Aim of the task: Starting at the line that contains "Character controller, label: v1.3 -> v2.0" and ending at the line that contains "JIRA-950, priority: Critical -> Major", the lines below are to be given again exactly, with nothing added.

Entries taken from a collection:
____________

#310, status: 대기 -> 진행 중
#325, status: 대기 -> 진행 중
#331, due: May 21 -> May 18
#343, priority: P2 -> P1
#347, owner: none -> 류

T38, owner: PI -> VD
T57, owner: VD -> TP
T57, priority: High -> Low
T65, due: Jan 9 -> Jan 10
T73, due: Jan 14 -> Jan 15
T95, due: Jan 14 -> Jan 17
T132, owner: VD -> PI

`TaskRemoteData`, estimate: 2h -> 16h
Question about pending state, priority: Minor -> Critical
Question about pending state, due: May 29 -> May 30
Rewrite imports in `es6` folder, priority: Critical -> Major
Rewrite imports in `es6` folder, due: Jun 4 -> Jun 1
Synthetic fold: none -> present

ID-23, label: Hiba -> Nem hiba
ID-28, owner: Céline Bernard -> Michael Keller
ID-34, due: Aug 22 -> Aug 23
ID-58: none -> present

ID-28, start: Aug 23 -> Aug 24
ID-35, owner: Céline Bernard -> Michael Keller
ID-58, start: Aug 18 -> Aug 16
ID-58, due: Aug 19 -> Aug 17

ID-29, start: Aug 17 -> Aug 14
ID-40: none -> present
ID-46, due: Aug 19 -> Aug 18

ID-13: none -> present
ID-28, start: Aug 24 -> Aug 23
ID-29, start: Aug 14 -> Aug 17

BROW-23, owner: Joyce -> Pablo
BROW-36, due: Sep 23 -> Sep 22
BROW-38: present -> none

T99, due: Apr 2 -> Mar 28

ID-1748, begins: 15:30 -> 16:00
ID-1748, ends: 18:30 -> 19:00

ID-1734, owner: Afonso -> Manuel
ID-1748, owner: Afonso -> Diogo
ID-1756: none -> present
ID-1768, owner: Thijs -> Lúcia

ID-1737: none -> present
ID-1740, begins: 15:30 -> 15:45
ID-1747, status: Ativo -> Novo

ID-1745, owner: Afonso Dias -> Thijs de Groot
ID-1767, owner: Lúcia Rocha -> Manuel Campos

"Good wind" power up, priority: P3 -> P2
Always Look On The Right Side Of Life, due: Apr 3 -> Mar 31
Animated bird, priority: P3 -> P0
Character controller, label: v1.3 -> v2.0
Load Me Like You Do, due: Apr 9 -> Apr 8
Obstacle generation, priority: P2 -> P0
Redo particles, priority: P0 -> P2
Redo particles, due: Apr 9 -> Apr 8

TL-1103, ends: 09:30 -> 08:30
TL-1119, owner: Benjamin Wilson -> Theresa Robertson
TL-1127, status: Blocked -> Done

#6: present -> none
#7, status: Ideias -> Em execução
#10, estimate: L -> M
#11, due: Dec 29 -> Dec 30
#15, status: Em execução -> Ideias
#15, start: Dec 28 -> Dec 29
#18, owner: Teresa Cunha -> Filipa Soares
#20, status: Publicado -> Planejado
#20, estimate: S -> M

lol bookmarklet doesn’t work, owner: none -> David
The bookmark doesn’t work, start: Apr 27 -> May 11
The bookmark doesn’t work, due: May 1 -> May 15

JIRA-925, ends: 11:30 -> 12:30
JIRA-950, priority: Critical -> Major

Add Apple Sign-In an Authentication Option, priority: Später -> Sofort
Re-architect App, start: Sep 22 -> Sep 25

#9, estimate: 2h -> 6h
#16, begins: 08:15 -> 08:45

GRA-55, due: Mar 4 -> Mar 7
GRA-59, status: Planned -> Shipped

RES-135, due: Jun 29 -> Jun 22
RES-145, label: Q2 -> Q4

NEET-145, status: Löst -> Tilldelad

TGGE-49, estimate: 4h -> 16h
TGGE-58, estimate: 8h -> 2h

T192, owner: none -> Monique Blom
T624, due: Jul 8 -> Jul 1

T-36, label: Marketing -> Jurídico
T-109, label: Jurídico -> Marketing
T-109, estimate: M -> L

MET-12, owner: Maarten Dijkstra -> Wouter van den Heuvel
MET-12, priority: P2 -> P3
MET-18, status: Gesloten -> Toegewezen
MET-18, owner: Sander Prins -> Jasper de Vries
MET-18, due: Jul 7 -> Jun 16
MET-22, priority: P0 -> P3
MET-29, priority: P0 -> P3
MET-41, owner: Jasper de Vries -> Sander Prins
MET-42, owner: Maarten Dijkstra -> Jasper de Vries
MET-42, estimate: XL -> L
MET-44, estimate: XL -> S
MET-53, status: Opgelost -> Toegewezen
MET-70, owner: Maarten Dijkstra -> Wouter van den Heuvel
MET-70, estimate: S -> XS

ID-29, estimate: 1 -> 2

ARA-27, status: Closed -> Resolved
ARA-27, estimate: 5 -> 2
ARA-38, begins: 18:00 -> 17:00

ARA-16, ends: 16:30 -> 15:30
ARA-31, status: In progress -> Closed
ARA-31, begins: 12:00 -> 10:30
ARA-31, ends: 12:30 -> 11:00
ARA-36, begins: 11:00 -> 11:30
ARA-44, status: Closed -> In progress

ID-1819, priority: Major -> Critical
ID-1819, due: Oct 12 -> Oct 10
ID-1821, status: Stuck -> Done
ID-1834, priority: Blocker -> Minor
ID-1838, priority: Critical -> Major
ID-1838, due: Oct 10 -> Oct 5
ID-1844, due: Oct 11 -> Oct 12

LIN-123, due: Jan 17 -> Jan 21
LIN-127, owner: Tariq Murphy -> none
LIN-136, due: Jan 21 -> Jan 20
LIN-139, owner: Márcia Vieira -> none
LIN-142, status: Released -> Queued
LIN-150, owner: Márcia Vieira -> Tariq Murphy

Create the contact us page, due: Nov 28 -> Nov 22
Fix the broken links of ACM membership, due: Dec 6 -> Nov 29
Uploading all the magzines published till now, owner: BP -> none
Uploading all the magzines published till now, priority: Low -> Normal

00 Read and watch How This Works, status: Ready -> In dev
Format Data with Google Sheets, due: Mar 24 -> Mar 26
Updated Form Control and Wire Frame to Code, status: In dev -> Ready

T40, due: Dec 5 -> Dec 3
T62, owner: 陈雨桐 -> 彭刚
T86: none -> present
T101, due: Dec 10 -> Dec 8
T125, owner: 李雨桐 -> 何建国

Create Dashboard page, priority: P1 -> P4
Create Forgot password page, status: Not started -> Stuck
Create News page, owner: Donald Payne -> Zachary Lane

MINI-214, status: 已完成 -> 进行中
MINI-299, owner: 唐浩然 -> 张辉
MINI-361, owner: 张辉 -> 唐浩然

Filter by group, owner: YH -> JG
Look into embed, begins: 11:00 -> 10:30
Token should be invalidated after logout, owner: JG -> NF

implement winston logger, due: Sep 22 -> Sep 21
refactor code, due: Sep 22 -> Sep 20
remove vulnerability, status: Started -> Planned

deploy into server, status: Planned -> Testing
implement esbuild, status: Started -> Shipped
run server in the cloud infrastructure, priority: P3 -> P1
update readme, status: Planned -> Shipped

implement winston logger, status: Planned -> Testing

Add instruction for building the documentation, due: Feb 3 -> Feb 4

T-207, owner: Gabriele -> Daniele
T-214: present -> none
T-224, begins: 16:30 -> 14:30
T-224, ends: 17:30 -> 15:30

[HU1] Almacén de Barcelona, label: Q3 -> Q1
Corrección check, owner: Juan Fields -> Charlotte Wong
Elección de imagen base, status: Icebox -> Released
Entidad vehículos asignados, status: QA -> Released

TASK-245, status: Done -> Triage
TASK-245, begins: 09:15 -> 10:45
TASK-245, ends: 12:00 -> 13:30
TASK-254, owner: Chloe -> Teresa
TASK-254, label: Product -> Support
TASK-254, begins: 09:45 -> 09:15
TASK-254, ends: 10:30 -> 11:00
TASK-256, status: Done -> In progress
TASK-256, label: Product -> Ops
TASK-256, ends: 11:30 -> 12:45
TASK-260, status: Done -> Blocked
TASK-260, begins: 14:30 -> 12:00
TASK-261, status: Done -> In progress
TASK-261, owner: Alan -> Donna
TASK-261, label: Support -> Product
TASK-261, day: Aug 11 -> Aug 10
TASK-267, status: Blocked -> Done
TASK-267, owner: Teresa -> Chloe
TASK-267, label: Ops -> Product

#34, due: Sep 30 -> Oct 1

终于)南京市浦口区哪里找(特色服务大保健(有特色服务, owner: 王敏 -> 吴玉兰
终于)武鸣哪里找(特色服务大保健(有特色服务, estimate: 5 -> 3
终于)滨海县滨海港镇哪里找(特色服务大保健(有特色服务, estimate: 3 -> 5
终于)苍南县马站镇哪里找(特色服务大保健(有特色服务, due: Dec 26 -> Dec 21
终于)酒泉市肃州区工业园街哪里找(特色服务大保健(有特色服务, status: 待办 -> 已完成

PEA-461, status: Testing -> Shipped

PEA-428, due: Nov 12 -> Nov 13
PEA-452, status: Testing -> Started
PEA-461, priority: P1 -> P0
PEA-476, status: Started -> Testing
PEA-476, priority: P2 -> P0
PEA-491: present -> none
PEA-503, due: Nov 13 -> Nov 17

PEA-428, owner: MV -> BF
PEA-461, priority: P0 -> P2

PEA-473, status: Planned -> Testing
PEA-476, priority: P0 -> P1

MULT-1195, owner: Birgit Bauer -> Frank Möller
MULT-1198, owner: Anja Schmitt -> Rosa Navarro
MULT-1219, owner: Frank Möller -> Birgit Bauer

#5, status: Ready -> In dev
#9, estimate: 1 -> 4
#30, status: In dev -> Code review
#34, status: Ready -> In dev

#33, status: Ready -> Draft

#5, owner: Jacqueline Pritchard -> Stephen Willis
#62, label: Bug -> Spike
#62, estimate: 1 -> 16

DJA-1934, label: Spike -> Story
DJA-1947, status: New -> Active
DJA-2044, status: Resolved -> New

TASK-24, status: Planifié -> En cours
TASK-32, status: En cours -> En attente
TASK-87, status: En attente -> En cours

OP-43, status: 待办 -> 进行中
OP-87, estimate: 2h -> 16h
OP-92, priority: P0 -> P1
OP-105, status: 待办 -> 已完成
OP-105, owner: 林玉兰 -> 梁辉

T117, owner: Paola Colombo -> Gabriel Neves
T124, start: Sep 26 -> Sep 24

____________

Completed exercise:
Character controller, label: v1.3 -> v2.0
Load Me Like You Do, due: Apr 9 -> Apr 8
Obstacle generation, priority: P2 -> P0
Redo particles, priority: P0 -> P2
Redo particles, due: Apr 9 -> Apr 8

TL-1103, ends: 09:30 -> 08:30
TL-1119, owner: Benjamin Wilson -> Theresa Robertson
TL-1127, status: Blocked -> Done

#6: present -> none
#7, status: Ideias -> Em execução
#10, estimate: L -> M
#11, due: Dec 29 -> Dec 30
#15, status: Em execução -> Ideias
#15, start: Dec 28 -> Dec 29
#18, owner: Teresa Cunha -> Filipa Soares
#20, status: Publicado -> Planejado
#20, estimate: S -> M

lol bookmarklet doesn’t work, owner: none -> David
The bookmark doesn’t work, start: Apr 27 -> May 11
The bookmark doesn’t work, due: May 1 -> May 15

JIRA-925, ends: 11:30 -> 12:30
JIRA-950, priority: Critical -> Major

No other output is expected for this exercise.